Ford provided copious reports from his psychiatrist and psychotherapist for both phases of his benefit application. Cigna found them full of contradictions, a situation that grew more complex when Ford’s psychiatrist had him tested by a neuropsychologist. At some points in their reports, the two original providers described Ford as depressed, confused, hopeless, helpless, and unable to concentrate. At other points and on other dates, all three doctors described Ford in much more upbeat terms.
Cigna decided that Ford was not disabled, and he appealed—twice. Twice, Cigna had independent physicians review all the records and notes; they pronounced Ford capable of working in any capacity. Finally, Ford sued.
In federal district court, a judge reviewed the case and ruled entirely in Ford’s favor, for several reasons, including that Cigna had paid more attention to nontreating doctors’ opinions, that it had a conflict of interest in trying to save Lucent money, and that it had not assessed Ford’s capabilities under the 60 percent provision. Lucent and Cigna appealed to the 3rd Circuit, which covers Delaware, New Jersey, and Pennsylvania.

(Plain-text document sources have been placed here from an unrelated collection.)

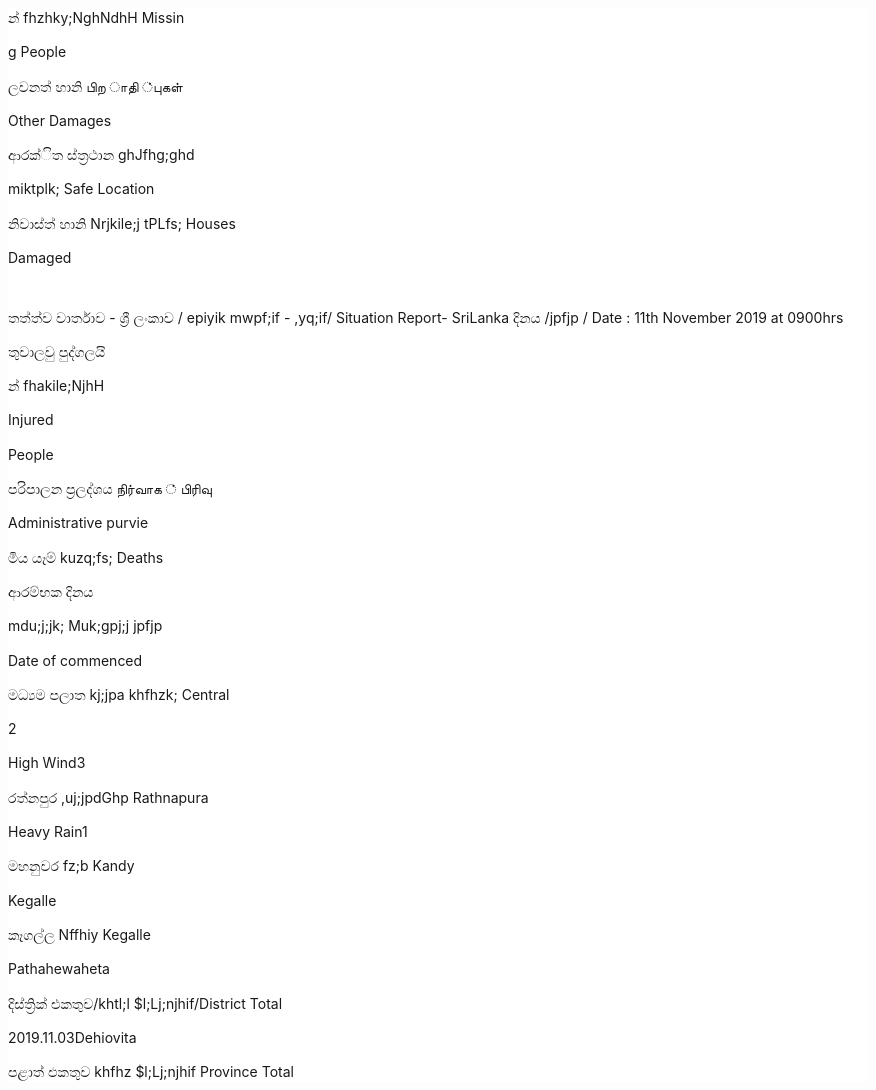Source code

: න් fhzhky;NghNdhH Missin

g People

ලවනත් හානි பிற ாதி ்புகள்

Other Damages

ආරක්ිත ස්ත්‍රථාන ghJfhg;ghd

miktplk; Safe Location

නිවාස්ත්‍ හානි Nrjkile;j tPLfs; Houses

Damaged

#

තත්ත්ව වාර්තාව - ශ්‍රී ලංකාව / epiyik mwpf;if - ,yq;if/ Situation Report- SriLanka දිනය /jpfjp / Date : 11th November 2019 at 0900hrs

තුවාලවු පුද්ගලයි

න් fhakile;NjhH

Injured

People

පරිපාලන ප්‍රලද්ශය நிர்வாக ் பிரிவு

Administrative purvie

මිය යෑම් kuzq;fs; Deaths

ආරම්භක දිනය

mdu;j;jk; Muk;gpj;j jpfjp

Date of commenced

මධ්‍යම පලාත kj;jpa khfhzk; Central

2

High Wind3

රත්නපුර ,uj;jpdGhp Rathnapura

Heavy Rain1

මහනුවර fz;b Kandy

Kegalle

කෑගල්ල Nffhiy Kegalle

Pathahewaheta

දිස්ත්‍රික් එකතුව/khtl;l $l;Lj;njhif/District Total

2019.11.03Dehiovita

පළාත් ඵකතුව khfhz $l;Lj;njhif Province Total
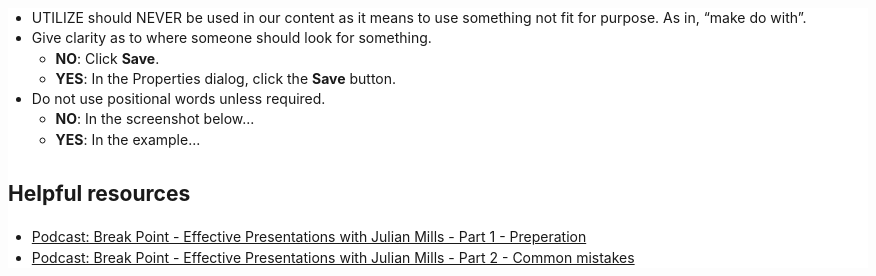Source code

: * UTILIZE should NEVER be used in our content as it means to use something not fit for purpose. As in, “make do with”.
* Give clarity as to where someone should look for something.
  * **NO**: Click **Save**.
  * **YES**: In the Properties dialog, click the **Save** button.
* Do not use positional words unless required.
  * **NO**: In the screenshot below...
  * **YES**: In the example...

## Helpful resources

* [Podcast: Break Point - Effective Presentations with Julian Mills - Part 1 - Preperation](https://omny.fm/shows/break-point/effective-presentations-with-julian-mills-part-1-p)
* [Podcast: Break Point - Effective Presentations with Julian Mills - Part 2 - Common mistakes](https://omny.fm/shows/break-point/break-point-034)
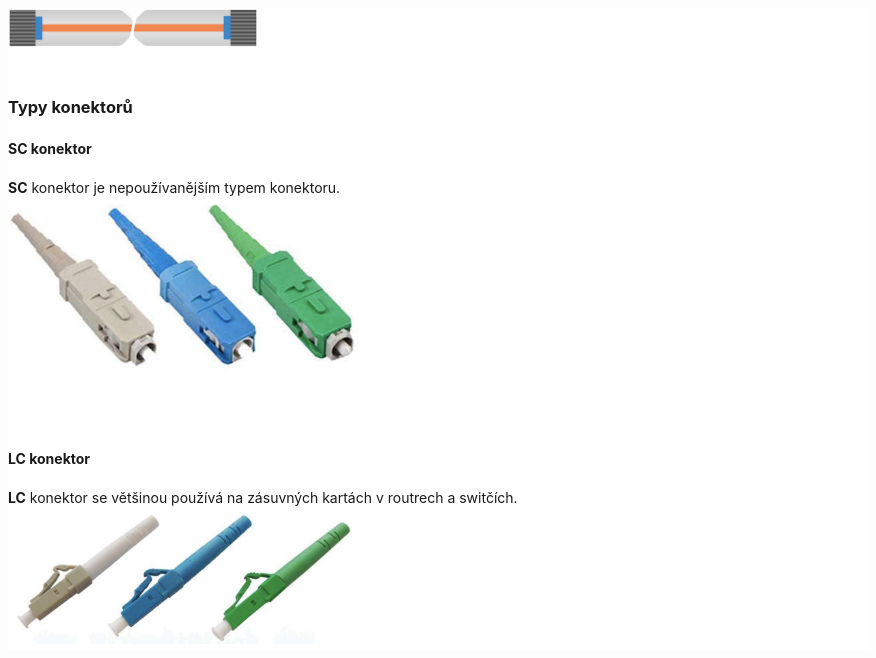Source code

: <img src="picture/APC_ferule.png" alt="drawing" width="250"/><br>
<br>

### Typy konektorů
#### SC konektor
**SC** konektor je nepoužívanějším typem konektoru.  
<img src="picture/SC_konektor.png" alt="drawing" width="350"/>
<br>
<br>
<br>

#### LC konektor
**LC** konektor se většinou používá na zásuvných kartách v routrech a switčích.  
<img src="picture/LC_konektor.png" alt="drawing" width="350"/>
<br>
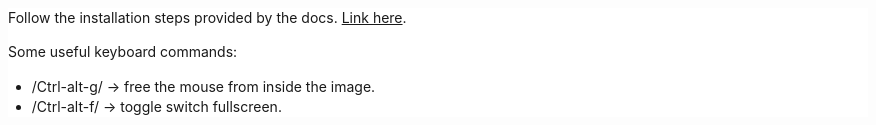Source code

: Follow the installation steps provided by the docs. [Link here](https://nixos.org/manual/nixos/stable/index.html#sec-installation).

Some useful keyboard commands:

- /Ctrl-alt-g/ -> free the mouse from inside the image.
- /Ctrl-alt-f/ -> toggle switch fullscreen.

What the court said. Appellate judges reviewed previous rulings on benefits governed by the Employee Retirement Income Security Act (ERISA). And, they overturned most of the district judge’s decisions. They said the 60 percent provision wasn’t relevant, since Cigna believed Ford could do his former job. One remaining issue was Cigna’s conflict of interest—whether it tried too hard to save money in order to compete in the administrator market more effectively. Judges sent that issue back to the district court. Funk v. Cigna and Lucent Technologies, U.S. Court of Appeals for the 3rd Circuit, No. 10-3936 (2011).
Point to remember: It is clearly far more difficult to assess mental disabilities and capabilities than physical ones, with fewer metrics available.